Другие голоса, другие комнаты (Капоте) - страница 73

— Правда, прелесть? — с улыбкой сказал он. — Поставь поднос и присаживайся.

— Времени нет, — несколько загадочно ответил Джоул.

— Времени? — удивился Рандольф. — Боже мой, вот уж чего, я думаю, у нас в избытке.

С паузой между словами Джоул сказал:

— Зу ушла. — Ему очень хотелось, чтобы эта новость произвела сильный эффект.

Рандольф, однако, разочаровал его — не в пример сестре он не только не огорчился, но даже не выразил удивления.

— Как это все утомительно, — вздохнул он, — и как нелепо. Потому что она не сможет вернуться — никто не может.

— А она и не захочет, — дерзко ответил Джоул. — Она тут несчастной была; я думаю, ее теперь никакой силой не вернешь.
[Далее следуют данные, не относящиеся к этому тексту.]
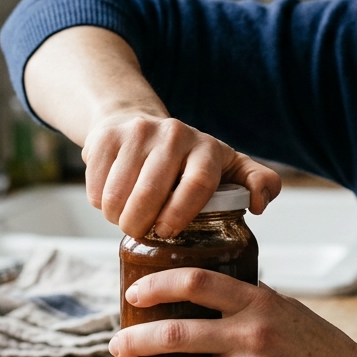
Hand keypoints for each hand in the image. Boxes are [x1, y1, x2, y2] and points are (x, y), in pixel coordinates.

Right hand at [83, 112, 281, 238]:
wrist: (138, 123)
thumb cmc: (188, 160)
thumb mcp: (228, 167)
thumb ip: (256, 182)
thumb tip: (259, 203)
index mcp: (207, 148)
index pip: (198, 183)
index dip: (181, 213)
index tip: (166, 232)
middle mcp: (175, 134)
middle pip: (151, 192)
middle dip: (141, 224)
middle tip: (141, 233)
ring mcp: (138, 132)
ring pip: (118, 192)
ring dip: (118, 216)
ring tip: (127, 219)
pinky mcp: (106, 136)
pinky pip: (96, 184)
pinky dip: (100, 202)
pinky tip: (112, 200)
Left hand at [108, 268, 356, 356]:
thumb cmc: (321, 350)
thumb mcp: (289, 310)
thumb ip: (248, 301)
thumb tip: (205, 289)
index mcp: (260, 304)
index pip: (198, 282)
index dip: (157, 285)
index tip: (134, 293)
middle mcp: (253, 337)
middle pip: (176, 333)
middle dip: (136, 340)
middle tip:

— Милое дитя, — сказал Рандольф, окуная перо в клей, — счастье относительно, а Миссури Фивер, — он наложил перо на картон, — обнаружит, что покинула всего-навсего надлежащее ей место в общей, так сказать, головоломке. Вроде этой. — Он поднял картон и повернул к Джоулу: перья на нем были размещены так, что получилась как бы живая птица, только застывшая. — Каждому перу в соответствии с его размером и окраской положено определенное место, и, промахнись хоть с одним, хоть чуть-чуть, — она станет совсем не похожа на настоящую.

Воспоминание проплыло, как перышко в воздухе; перед мысленным взором Джоула возникла сойка, бьющаяся о стену, и Эйми, по-дамски замахнувшаяся кочергой.
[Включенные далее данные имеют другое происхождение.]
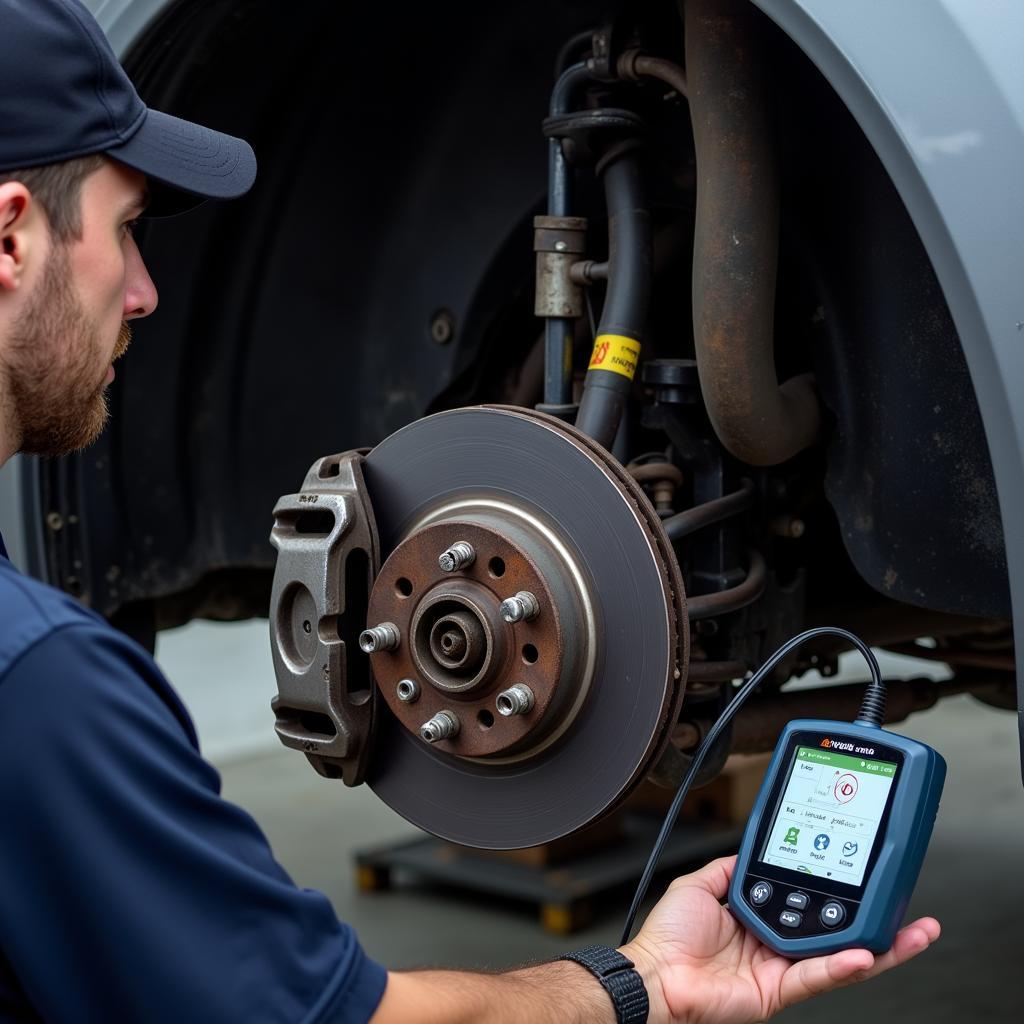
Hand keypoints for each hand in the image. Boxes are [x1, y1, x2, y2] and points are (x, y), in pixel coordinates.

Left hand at [622, 856, 938, 1023]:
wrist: (655, 974)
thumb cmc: (667, 936)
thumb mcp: (702, 884)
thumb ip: (733, 867)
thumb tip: (756, 850)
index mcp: (759, 919)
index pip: (808, 902)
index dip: (836, 893)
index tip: (863, 878)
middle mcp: (775, 944)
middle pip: (834, 932)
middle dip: (875, 926)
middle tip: (909, 913)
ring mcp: (780, 969)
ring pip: (838, 957)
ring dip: (875, 946)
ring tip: (907, 933)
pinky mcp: (778, 991)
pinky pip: (816, 976)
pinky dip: (841, 965)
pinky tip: (865, 954)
— Что толку в птице, если она летать не может? — сказал он.

— Прошу прощения?

Джоул и сам не вполне понимал смысл своего вопроса.
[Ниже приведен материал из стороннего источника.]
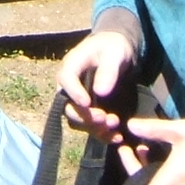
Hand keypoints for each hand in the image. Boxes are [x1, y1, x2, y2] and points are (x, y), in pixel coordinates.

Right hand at [56, 29, 136, 146]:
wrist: (119, 52)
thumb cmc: (114, 47)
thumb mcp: (115, 52)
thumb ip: (108, 70)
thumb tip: (100, 92)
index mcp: (72, 65)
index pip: (65, 80)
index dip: (74, 93)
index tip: (88, 103)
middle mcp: (70, 86)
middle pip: (68, 107)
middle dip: (85, 116)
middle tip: (104, 119)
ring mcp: (78, 100)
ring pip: (78, 121)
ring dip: (94, 128)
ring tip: (114, 128)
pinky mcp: (89, 111)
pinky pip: (90, 127)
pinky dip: (102, 134)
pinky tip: (117, 137)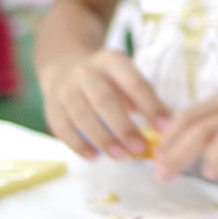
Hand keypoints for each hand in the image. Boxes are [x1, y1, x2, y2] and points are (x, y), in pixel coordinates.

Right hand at [40, 49, 169, 159]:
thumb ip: (144, 98)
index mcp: (111, 61)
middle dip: (123, 126)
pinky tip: (94, 157)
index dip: (150, 106)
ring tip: (120, 156)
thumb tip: (167, 126)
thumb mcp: (126, 77)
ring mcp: (65, 88)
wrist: (64, 65)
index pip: (133, 83)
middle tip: (139, 148)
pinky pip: (62, 127)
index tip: (165, 128)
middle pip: (103, 99)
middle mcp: (85, 72)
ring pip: (81, 114)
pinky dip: (78, 144)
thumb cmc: (106, 79)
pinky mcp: (51, 106)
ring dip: (102, 138)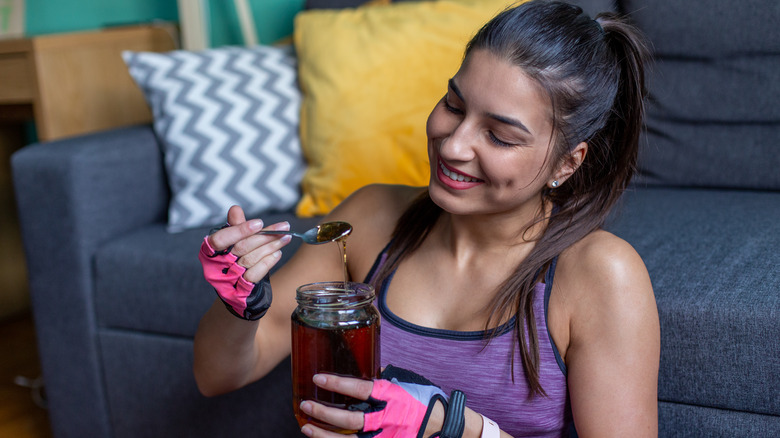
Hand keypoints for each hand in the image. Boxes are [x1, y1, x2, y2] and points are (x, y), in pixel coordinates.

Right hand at [198, 205, 291, 319]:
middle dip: (264, 235)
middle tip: (284, 227)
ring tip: (286, 237)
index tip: (259, 223)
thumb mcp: (234, 244)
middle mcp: (215, 268)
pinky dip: (268, 262)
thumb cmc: (236, 262)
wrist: (238, 293)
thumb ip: (235, 227)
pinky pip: (256, 275)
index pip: (220, 240)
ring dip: (271, 246)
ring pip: (251, 260)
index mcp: (209, 253)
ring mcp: (227, 281)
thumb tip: (235, 209)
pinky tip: (277, 253)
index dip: (239, 230)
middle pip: (241, 248)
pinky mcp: (239, 292)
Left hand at [300, 366, 449, 437]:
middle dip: (324, 413)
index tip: (319, 378)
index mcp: (393, 397)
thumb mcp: (409, 384)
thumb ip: (386, 380)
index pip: (360, 389)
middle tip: (306, 404)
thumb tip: (367, 371)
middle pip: (349, 419)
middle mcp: (387, 419)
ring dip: (324, 435)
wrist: (448, 428)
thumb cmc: (428, 402)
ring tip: (306, 426)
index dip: (337, 384)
— Та… настоящая — она могла летать. А эта ничего не умеет… только быть похожей на живую.

Рандольф откинул в сторону картон и лежал, барабаня по груди пальцами. Веки у него опустились; с закрытыми глазами он выглядел странно беспомощным.

— В темноте приятнее, — пробормотал он, словно спросонок. — Если тебя не затруднит, мой милый, принеси из шкафа бутылку хереса. Потом — только, пожалуйста, на цыпочках — опусти все занавески, а потом, очень-очень тихо, затвори дверь.

Когда Джоул выполнял последнюю просьбу, Рандольф приподнялся на кровати и сказал:

— Ты совершенно прав: моя птица не может летать.

Некоторое время спустя, с легкой тошнотой после кормления мистера Сансома с ложечки, Джоул сидел и читал ему вслух, быстро и монотонно. В рассказе — неважно каком — действовали дама-блондинка и мужчина-брюнет, жившие в доме высотой в шестнадцать этажей; речи дамы произносить было чаще всего неловко: «Дорогой, — читал он, — я люблю тебя, как ни одна женщина на свете не любила, но, Ланс, дорогой мой, оставь меня, пока еще не потускнело сияние нашей любви». А мистер Сансом непрерывно улыбался, даже в самых грустных местах; сын поглядывал на него и вспоминал, как грозила ему Эллен, когда он строил рожи: «Смотри, — говорила она, — так и останешься». Сия судьба и постигла, видимо, мистера Сансома: обычно неподвижное, лицо его улыбалось уже больше восьми дней. Покончив с красивой дамой и неотразимым мужчиной, которые остались проводить медовый месяц на Бермудах, Джоул перешел к рецепту пирога с банановым кремом; мистеру Сансому было все равно: что роман, что рецепт: он внимал им широко раскрытыми глазами.